В ушах звенят, тонко звенят серебряные молоточки и хочется пить. В траншее, наверное, нет воды. А если и есть, то ее мало, слишком мало. Какие-то жалкие капли. Чтобы Семе напиться, нужно ведро воды, большое ведро, а может, целый колодец или ручей. Конечно, лучше ручей, он не иссякает.

Петер неотрывно глядел в белое Семино лицо. Петеру было страшно… Что это? Петер видел и ранения, и смерти, но никогда не испытывал такого.

– Скорее в медсанбат! Нужен укол от столбняка, – говорила санинструктор Маша. – Скорее!

Пожилой санитар притащил носилки. Сема слабо улыбнулся ребятам, как бы извиняясь за свою беспомощность.

– На костылях теперь буду… – чуть слышно сказал он.

Подошли Костя и Васька. Костя наклонился и пожал руку Семе. Не глядя на окровавленную культю, хрипло проговорил:

– До свидания, – и стер ладошкой пот с грязного Семиного лица.

Санитар присел было, чтобы приподнять носилки (с другого конца за ручки носилок взялась Маша), но тут же выпрямился и сказал, обращаясь к Феде:

– Ночи ждать надо. Верная гибель – идти вперед.

– Правду он толкует, – со вздохом сказал кто-то.

Маша решительно вскинула голову. Сурово сверкнули глаза:

– Медлить нельзя. Такой случай.

Сема умоляюще посмотрел на бойцов. Этот взгляд будто хотел сказать: как же так получается, ребята? От такой раны и умирать. Да почему же молчите вы, ребята?

– Я понесу, – сказал Костя.

– Я понесу, – отозвался Петер.

– Нет уж, – Васька локтем отстранил Костю. – Пойду я. Не в таких оборотах бывал. И проносило. А теперь сам бог велел мне идти.

– Может, все-таки я? – спросил Костя у Феди.

Гладышев оглядел Петера, потом Ваську и сказал Косте:

– Пусть идут Чалкин и Панков. Идите, друзья мои. Мы прикроем вас огнем.

– Спасибо… спасибо, – запекшимися губами шептал Сема.

Наступила какая-то секунда полной тишины, и солдаты услышали, как где-то рядом монотонно трещали кузнечики.

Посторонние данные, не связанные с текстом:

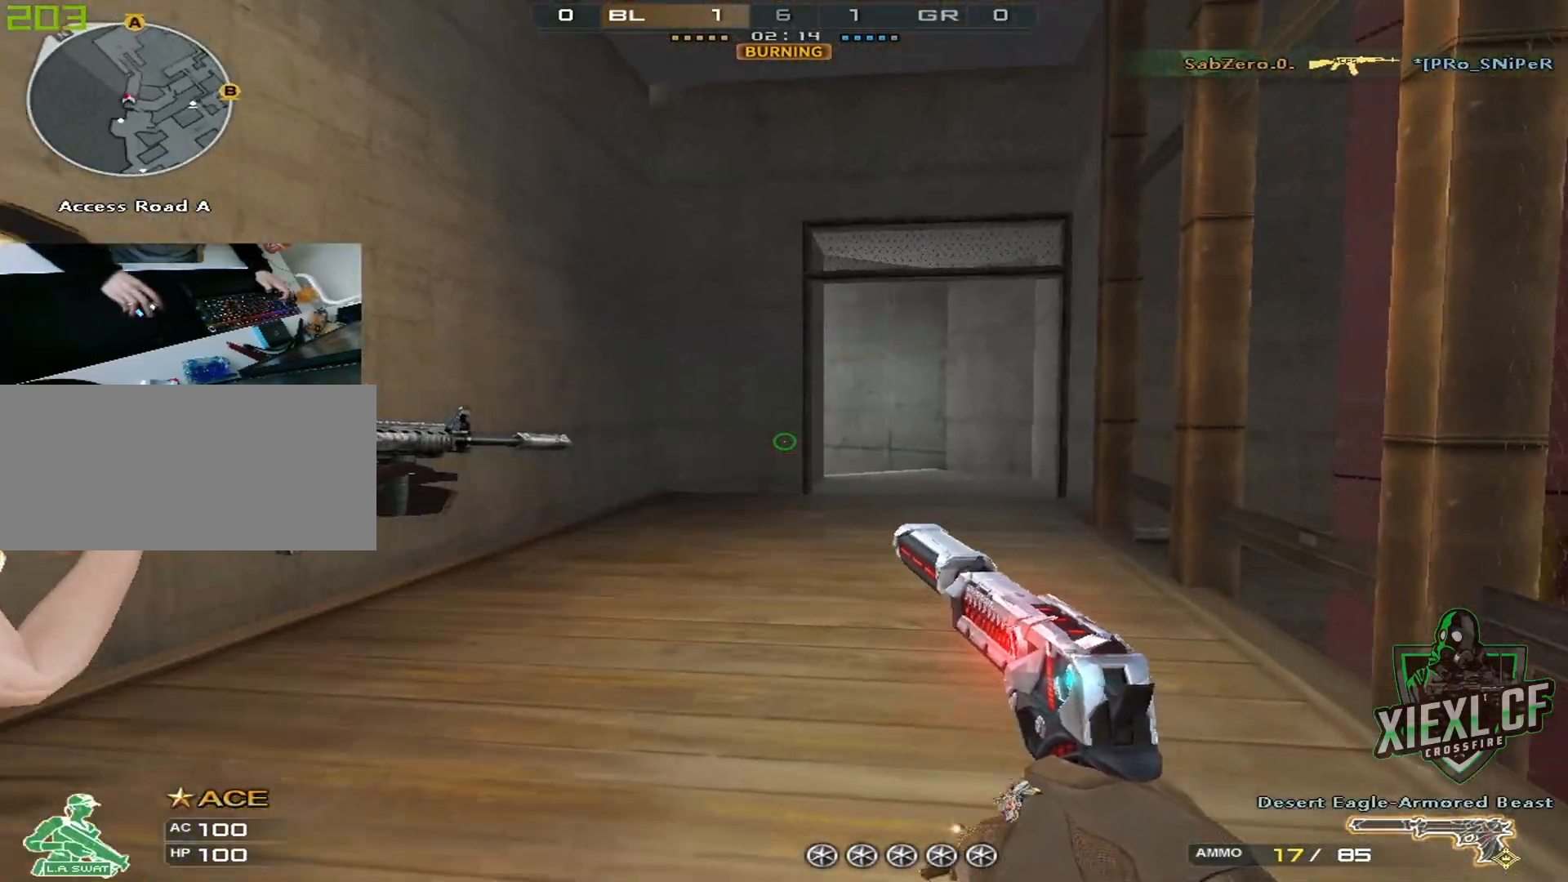
{"keys": ["d", "w"], "mouse": [], "events": [[450, "d", "down"]]}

Затем Васька сказал:

– Пойдем.

Маша привычно направилась за носилками и вдруг спохватилась:

– Дайте я его напою!

Она достала из брезентовой санитарной сумки алюминиевую фляжку, отвинтила крышку и поднесла к Семиным губам. Сема сделал один глоток, судорожный, торопливый. Крупные капли упали на гимнастерку.

– Хватит, – отвернулся от фляжки.

– Вы несите его в санчасть полка. Там собирают раненых и отправляют в медсанбат, – напутствовала ребят Маша.

Васька и Петер не успели выйти из хода сообщения, как по всему фронту загрохотали пушки, затрещали пулеметы и автоматы. Немцы пошли в новую атаку. Петер посмотрел назад и увидел спускающиеся с бугра танки противника, Их было больше полусотни, грозных, чужих машин. А вокруг опять яростно плясали разрывы наших снарядов.

«Может, и проскочим в суматохе», – подумалось Петеру. Они выбрались из окопа и побежали к балке. Крепко сжав руками брусья носилок, Сема как бы помогал им поскорее преодолеть опасное пространство.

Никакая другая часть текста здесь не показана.